Van Quickenborne: ‘Hadden we toen systeem van terbeschikkingstelling gehad, was Dave De Kock wel opgevolgd’

Minister van Justitie Vincent Van Quickenborne. ©  BART DEWAELE

Dat Dave De Kock niet werd opgevolgd na zijn gevangenisstraf, roept veel vragen op. Minister van Justitie Vincent Van Quickenborne (Open VLD) wijst erop dat het systeem van terbeschikkingstelling pas in 2012 werd ingevoerd, twee jaar nadat De Kock werd veroordeeld voor onmenselijke behandeling met dood tot gevolg van een tweejarig kind.

edm

De 34-jarige Dave De Kock, de man die de vierjarige jongen Dean ontvoerde en vermoedelijk verantwoordelijk is voor zijn overlijden, heeft een gerechtelijk verleden. Hij werd in februari 2010 tot tien jaar cel veroordeeld voor de dood van een tweejarige peuter, twee jaar eerder. Die straf zat hij tot de laatste dag uit, waardoor hem geen voorwaarden werden opgelegd.

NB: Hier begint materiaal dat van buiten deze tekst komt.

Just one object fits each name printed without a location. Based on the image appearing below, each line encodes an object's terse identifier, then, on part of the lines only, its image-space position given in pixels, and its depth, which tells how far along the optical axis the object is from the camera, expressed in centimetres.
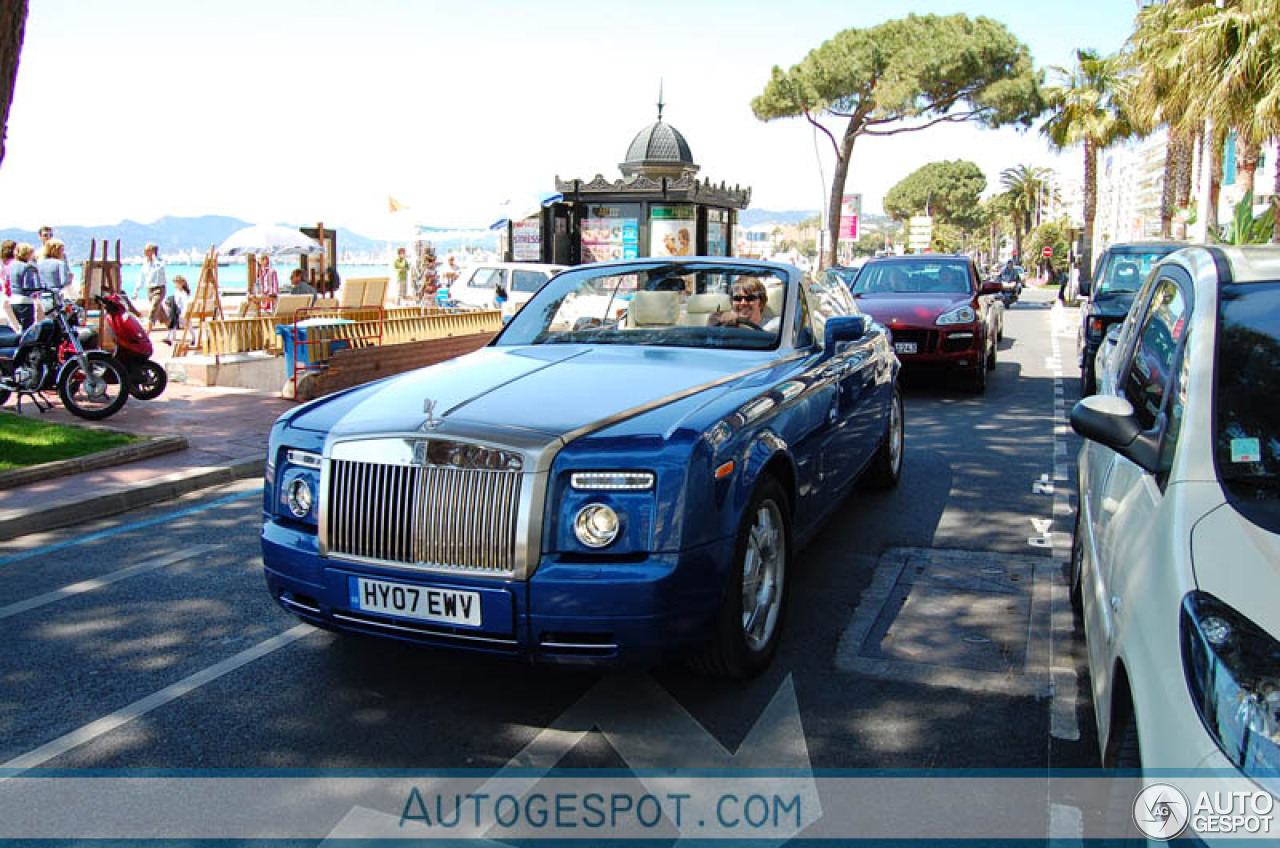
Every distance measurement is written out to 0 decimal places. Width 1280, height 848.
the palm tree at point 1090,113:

Minister van Justitie Vincent Van Quickenborne (Open VLD) verduidelijkte in De ochtend op Radio 1 dat het systeem van terbeschikkingstelling (tbs), een instrument waarbij veroordeelden na hun straf nog onder streng toezicht staan, pas in 2012 werd ingevoerd, twee jaar na de veroordeling van De Kock. ‘Hadden we toen het systeem van terbeschikkingstelling gehad, dan was hij wel opgevolgd’, aldus de minister.

Geen plaats

Van Quickenborne wijst ook op het gebrek aan plaatsen voor psychiatrische patiënten tijdens hun gevangenisstraf. Psychiaters oordeelden dat De Kock met ernstige problemen kampte.

‘Toen hij in de gevangenis van Tilburg zat (op dat moment gebruikte ons land daar cellen, red.), werd er gevraagd om hem te plaatsen in een psychiatrische instelling, maar daar was geen plaats voor. Hij is toen overgebracht naar de gevangenis van Ruislede waar hij geholpen is met zijn drugsverslaving. Dat is goed verlopen, daarom is hij na zijn straf gewoon kunnen vertrekken’, aldus Van Quickenborne.

‘Hoogrisicoprofielen, mensen met zwaar criminele achtergrond, worden vaak geweigerd. Er zijn te weinig plaatsen voor hen. We moeten meer investeren in zinvolle detentie, gericht op zorg en behandeling’, klinkt het nog. De minister wijst er wel op dat er sinds kort een nieuwe functie bestaat, de detentiebegeleider, die mensen opvolgt voor een betere re-integratie. ‘Daar investeren we al miljoenen in.’